Cogito fazer uma reclamação formal, mas para quem endereçaria a carta? Para a ingrata que foi fria ou para o ex-amigo filho de uma puta. Eu fui correto até o fim, caí, mas vocês perderam a luta. Que é que há de errado comigo? Fui estender minhas roupas no varal e os cabides se enroscaram e me peguei xingando. Acontece é que é gostoso encher a boca para soltar um palavrão cabeludo, mas as cabides mães não são putas por seus pequenos filhos cabides.

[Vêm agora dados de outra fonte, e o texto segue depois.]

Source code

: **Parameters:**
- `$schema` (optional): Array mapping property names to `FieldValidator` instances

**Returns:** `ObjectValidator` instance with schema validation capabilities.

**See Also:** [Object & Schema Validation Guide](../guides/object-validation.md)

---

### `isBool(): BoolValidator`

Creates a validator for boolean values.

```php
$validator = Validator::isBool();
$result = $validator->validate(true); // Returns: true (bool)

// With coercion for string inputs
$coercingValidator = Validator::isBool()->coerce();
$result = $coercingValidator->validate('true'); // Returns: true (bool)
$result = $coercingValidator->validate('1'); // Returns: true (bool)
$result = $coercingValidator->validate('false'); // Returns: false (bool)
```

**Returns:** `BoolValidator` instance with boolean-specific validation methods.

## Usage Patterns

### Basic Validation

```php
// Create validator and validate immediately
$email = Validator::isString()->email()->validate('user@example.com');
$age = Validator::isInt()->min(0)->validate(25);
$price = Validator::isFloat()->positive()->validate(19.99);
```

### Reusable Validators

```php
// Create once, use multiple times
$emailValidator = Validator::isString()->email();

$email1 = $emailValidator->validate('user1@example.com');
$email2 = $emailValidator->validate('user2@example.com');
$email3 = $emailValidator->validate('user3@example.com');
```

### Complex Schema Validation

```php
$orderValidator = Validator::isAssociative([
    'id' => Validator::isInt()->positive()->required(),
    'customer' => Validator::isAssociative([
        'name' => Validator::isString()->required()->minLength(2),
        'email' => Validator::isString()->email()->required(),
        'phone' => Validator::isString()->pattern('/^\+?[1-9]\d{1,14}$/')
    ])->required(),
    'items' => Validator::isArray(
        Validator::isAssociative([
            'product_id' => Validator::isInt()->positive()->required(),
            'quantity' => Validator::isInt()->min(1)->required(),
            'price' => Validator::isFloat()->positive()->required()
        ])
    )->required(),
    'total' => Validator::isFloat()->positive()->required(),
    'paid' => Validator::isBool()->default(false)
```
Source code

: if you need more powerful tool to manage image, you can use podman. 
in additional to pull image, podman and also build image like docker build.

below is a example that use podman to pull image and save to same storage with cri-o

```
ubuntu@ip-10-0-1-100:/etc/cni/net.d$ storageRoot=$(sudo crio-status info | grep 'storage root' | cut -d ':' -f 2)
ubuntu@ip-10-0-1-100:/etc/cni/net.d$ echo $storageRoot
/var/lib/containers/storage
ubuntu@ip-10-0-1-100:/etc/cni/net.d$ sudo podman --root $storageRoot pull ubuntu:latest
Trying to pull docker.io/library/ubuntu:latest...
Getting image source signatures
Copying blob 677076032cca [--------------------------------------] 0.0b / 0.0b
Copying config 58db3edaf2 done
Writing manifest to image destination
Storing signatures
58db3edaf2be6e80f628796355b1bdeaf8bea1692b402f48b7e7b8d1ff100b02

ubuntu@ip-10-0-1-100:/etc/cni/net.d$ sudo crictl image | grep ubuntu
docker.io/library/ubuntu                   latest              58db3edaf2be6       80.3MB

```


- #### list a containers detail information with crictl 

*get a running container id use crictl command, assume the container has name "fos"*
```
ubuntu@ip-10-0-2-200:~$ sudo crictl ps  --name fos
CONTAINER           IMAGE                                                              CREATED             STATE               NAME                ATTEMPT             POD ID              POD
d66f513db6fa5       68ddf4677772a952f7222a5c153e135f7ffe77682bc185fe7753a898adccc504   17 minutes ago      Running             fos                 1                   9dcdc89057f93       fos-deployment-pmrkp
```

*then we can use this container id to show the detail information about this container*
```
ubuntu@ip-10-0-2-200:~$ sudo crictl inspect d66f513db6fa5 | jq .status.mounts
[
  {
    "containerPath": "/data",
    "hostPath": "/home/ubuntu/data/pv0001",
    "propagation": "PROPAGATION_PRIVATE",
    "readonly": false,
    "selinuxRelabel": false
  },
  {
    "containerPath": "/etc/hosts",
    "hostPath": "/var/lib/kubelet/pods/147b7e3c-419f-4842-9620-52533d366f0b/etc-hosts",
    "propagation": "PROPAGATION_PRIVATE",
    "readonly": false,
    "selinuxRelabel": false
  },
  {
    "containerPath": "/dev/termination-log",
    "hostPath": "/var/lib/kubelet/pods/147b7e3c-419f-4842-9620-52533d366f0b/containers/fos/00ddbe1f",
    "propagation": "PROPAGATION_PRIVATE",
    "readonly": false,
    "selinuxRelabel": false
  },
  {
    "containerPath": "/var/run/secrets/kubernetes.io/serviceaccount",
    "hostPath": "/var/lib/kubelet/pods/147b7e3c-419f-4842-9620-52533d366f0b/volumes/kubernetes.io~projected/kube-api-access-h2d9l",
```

Escrevo muito e digo pouco. Se meus dedos fossem minha língua, eles estariam roucos. Olha, talvez seja tempo de admitir que a noite infinita é uma ilusão. Olha, aproxima-se de mim e me mostra o que você diz ser horrível, sim, eu posso me chocar, mas não vou sair correndo, eu sei, você não está acostumada com esse tipo de homem aparecendo, mas, veja, eu só quero saber que sei o que sei, não, ilusões doem mais, não, sim, mas eu te falei a verdade, você precisa prestar atenção, sabe, eu não sei mais o que dizer, porém, eu sei que você devia me ouvir melhor. Olha, os olhos quase se esquecem de como olhar alguém tão brilhante depois de passar muito tempo no escuro. Do que é que eu não deveria estar falando?

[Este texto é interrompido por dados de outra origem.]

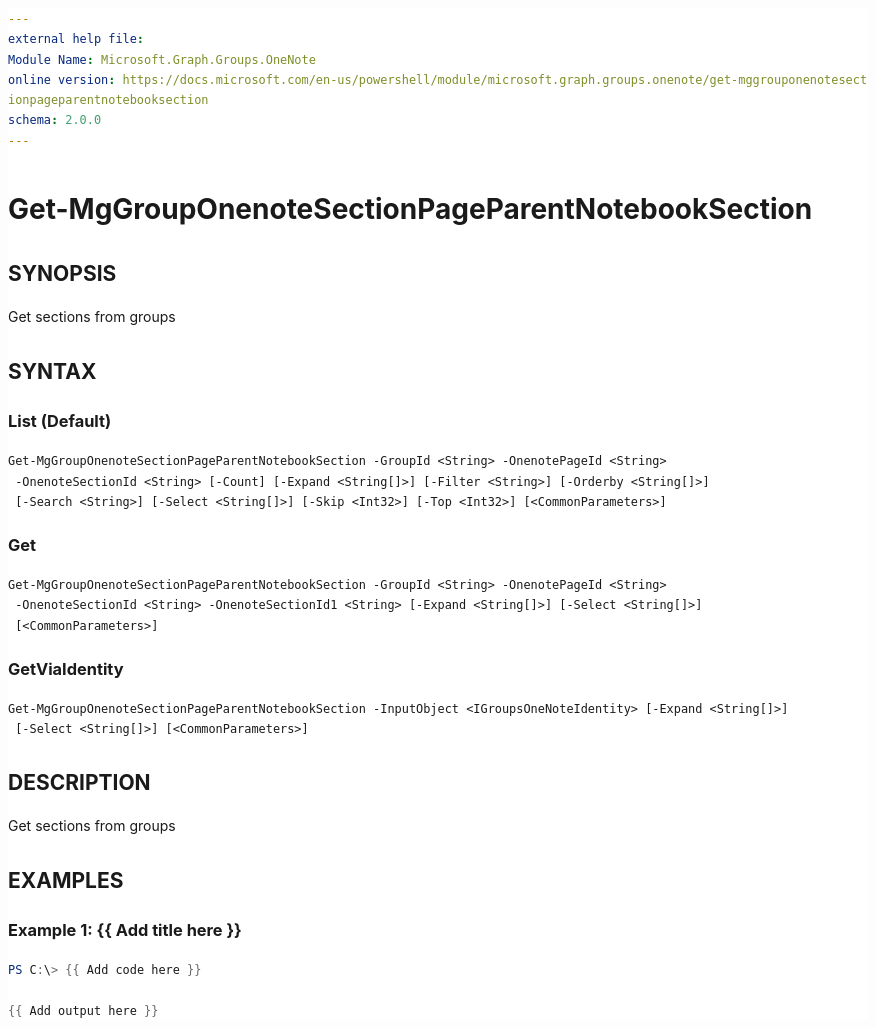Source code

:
 ```yaml
---
external help file:
Module Name: Microsoft.Graph.Groups.OneNote
online version: https://docs.microsoft.com/en-us/powershell/module/microsoft.graph.groups.onenote/get-mggrouponenotesectionpageparentnotebooksection
schema: 2.0.0
---
```


# Get-MgGroupOnenoteSectionPageParentNotebookSection

## SYNOPSIS
Get sections from groups

## SYNTAX

### List (Default)
```
Get-MgGroupOnenoteSectionPageParentNotebookSection -GroupId <String> -OnenotePageId <String>
 -OnenoteSectionId <String> [-Count] [-Expand <String[]>] [-Filter <String>] [-Orderby <String[]>]
 [-Search <String>] [-Select <String[]>] [-Skip <Int32>] [-Top <Int32>] [<CommonParameters>]
```

### Get
```
Get-MgGroupOnenoteSectionPageParentNotebookSection -GroupId <String> -OnenotePageId <String>
 -OnenoteSectionId <String> -OnenoteSectionId1 <String> [-Expand <String[]>] [-Select <String[]>]
 [<CommonParameters>]
```

### GetViaIdentity
```
Get-MgGroupOnenoteSectionPageParentNotebookSection -InputObject <IGroupsOneNoteIdentity> [-Expand <String[]>]
 [-Select <String[]>] [<CommonParameters>]
```

## DESCRIPTION
Get sections from groups

## EXAMPLES

### Example 1: {{ Add title here }}
```powershell
PS C:\> {{ Add code here }}

{{ Add output here }}
```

Gasto palavras e impressões digitais para continuar com a escrita. A cabeça dói, mas a dor é bendita. Quanto mais meus sentidos dormem, mais se revela minha parte bonita. Não tenho medo do que me embriaga e nem do que me excita. Você foge ao perfil, mas, olha, eu decidi que você veio para ficar. Se quiser partir, tudo bem, mas eu nunca vou voltar. E madrugada adentro segui sentindo fome. Matando tempo, dentro, ao centro, eu fico enquanto o resto do mundo some.

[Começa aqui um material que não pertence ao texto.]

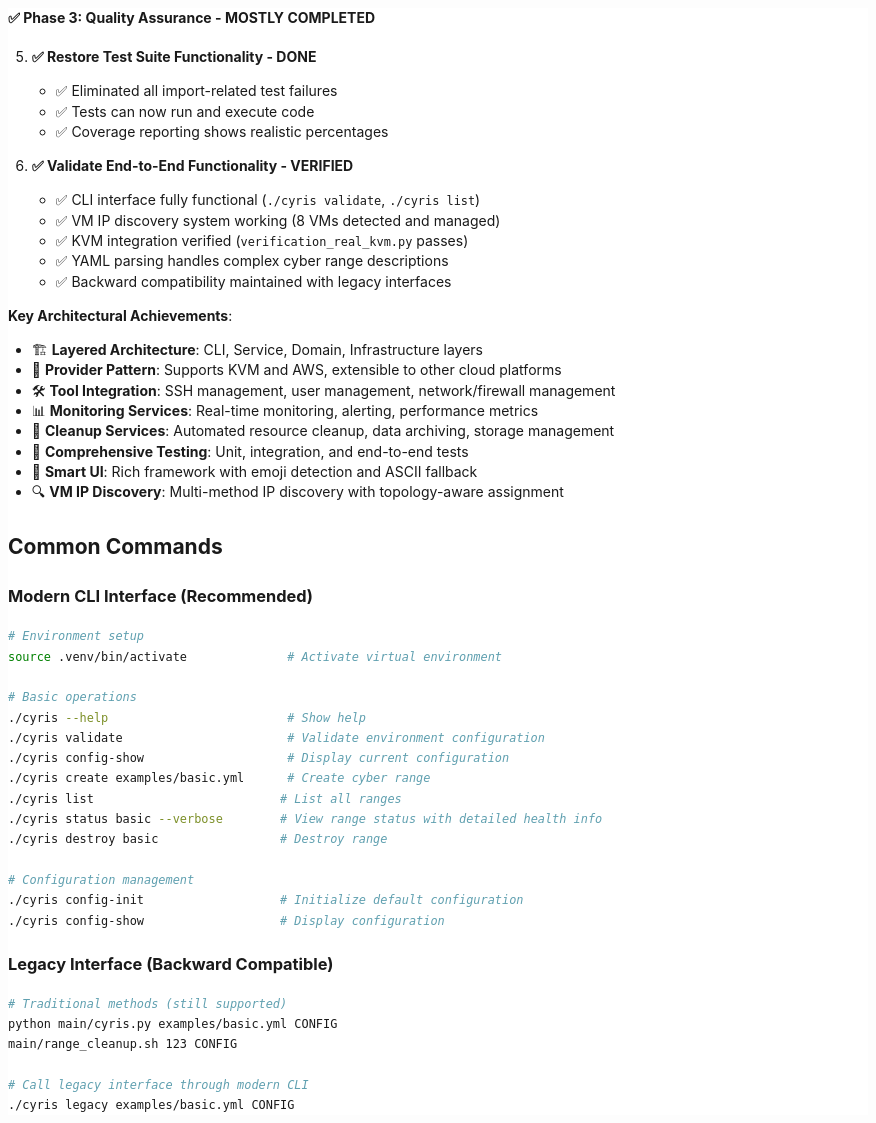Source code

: #### ✅ Phase 3: Quality Assurance - MOSTLY COMPLETED
5. **✅ Restore Test Suite Functionality - DONE**
   - ✅ Eliminated all import-related test failures
   - ✅ Tests can now run and execute code
   - ✅ Coverage reporting shows realistic percentages

6. **✅ Validate End-to-End Functionality - VERIFIED**
   - ✅ CLI interface fully functional (`./cyris validate`, `./cyris list`)
   - ✅ VM IP discovery system working (8 VMs detected and managed)
   - ✅ KVM integration verified (`verification_real_kvm.py` passes)
   - ✅ YAML parsing handles complex cyber range descriptions
   - ✅ Backward compatibility maintained with legacy interfaces

**Key Architectural Achievements**:
- 🏗️ **Layered Architecture**: CLI, Service, Domain, Infrastructure layers
- 🔌 **Provider Pattern**: Supports KVM and AWS, extensible to other cloud platforms
- 🛠️ **Tool Integration**: SSH management, user management, network/firewall management
- 📊 **Monitoring Services**: Real-time monitoring, alerting, performance metrics
- 🧹 **Cleanup Services**: Automated resource cleanup, data archiving, storage management
- 🧪 **Comprehensive Testing**: Unit, integration, and end-to-end tests
- 🎨 **Smart UI**: Rich framework with emoji detection and ASCII fallback
- 🔍 **VM IP Discovery**: Multi-method IP discovery with topology-aware assignment

## Common Commands

### Modern CLI Interface (Recommended)
```bash
# Environment setup
source .venv/bin/activate              # Activate virtual environment

# Basic operations
./cyris --help                         # Show help
./cyris validate                       # Validate environment configuration
./cyris config-show                    # Display current configuration
./cyris create examples/basic.yml      # Create cyber range
./cyris list                          # List all ranges
./cyris status basic --verbose        # View range status with detailed health info
./cyris destroy basic                 # Destroy range

# Configuration management
./cyris config-init                   # Initialize default configuration
./cyris config-show                   # Display configuration
```

### Legacy Interface (Backward Compatible)
```bash
# Traditional methods (still supported)
python main/cyris.py examples/basic.yml CONFIG
main/range_cleanup.sh 123 CONFIG

# Call legacy interface through modern CLI
./cyris legacy examples/basic.yml CONFIG
```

Gasto o que resta de mim em mim, pois preciso continuar. Veja, você sabe que eu sei, mas, olha, talvez seja melhor se afastar. Não, você não entende ou pressupõe de maneira errada, seus silogismos são falhos, suas analogias são banais. Sou fácil de lidar e posso fazer qualquer pessoa feliz. Por outro lado sou vidro frágil, caco afiado e apontado, disposto a sangrar quem tentar a minha salvação. Se você descobriu como ficar, cuida bem do meu coração. Não posso me demorar onde não há dedicação.
A manhã surge desbotada no horizonte e eu continuei esperando em vão. A luz se desdobrou pela cidade e iluminou o meu coração. Nuvens cobriram o céu, tornaram tudo nublado e eu vi as pessoas como são. É triste entender a vaidade, notar-me como um dos de verdade, partir para a ação. Sinto vontade de chorar, mas me abafo. Quase fui aprisionado, mas fui salvo. E a vida seguiu e eu fui caminhando como quem entende pouco sobre algo e nada sobre muitas coisas. Espalhei, porém, uma palavra que ouvi diversas vezes e ensombrou meus revezes.
Tudo que é fácil quebra. Talvez eu seja a exceção da regra.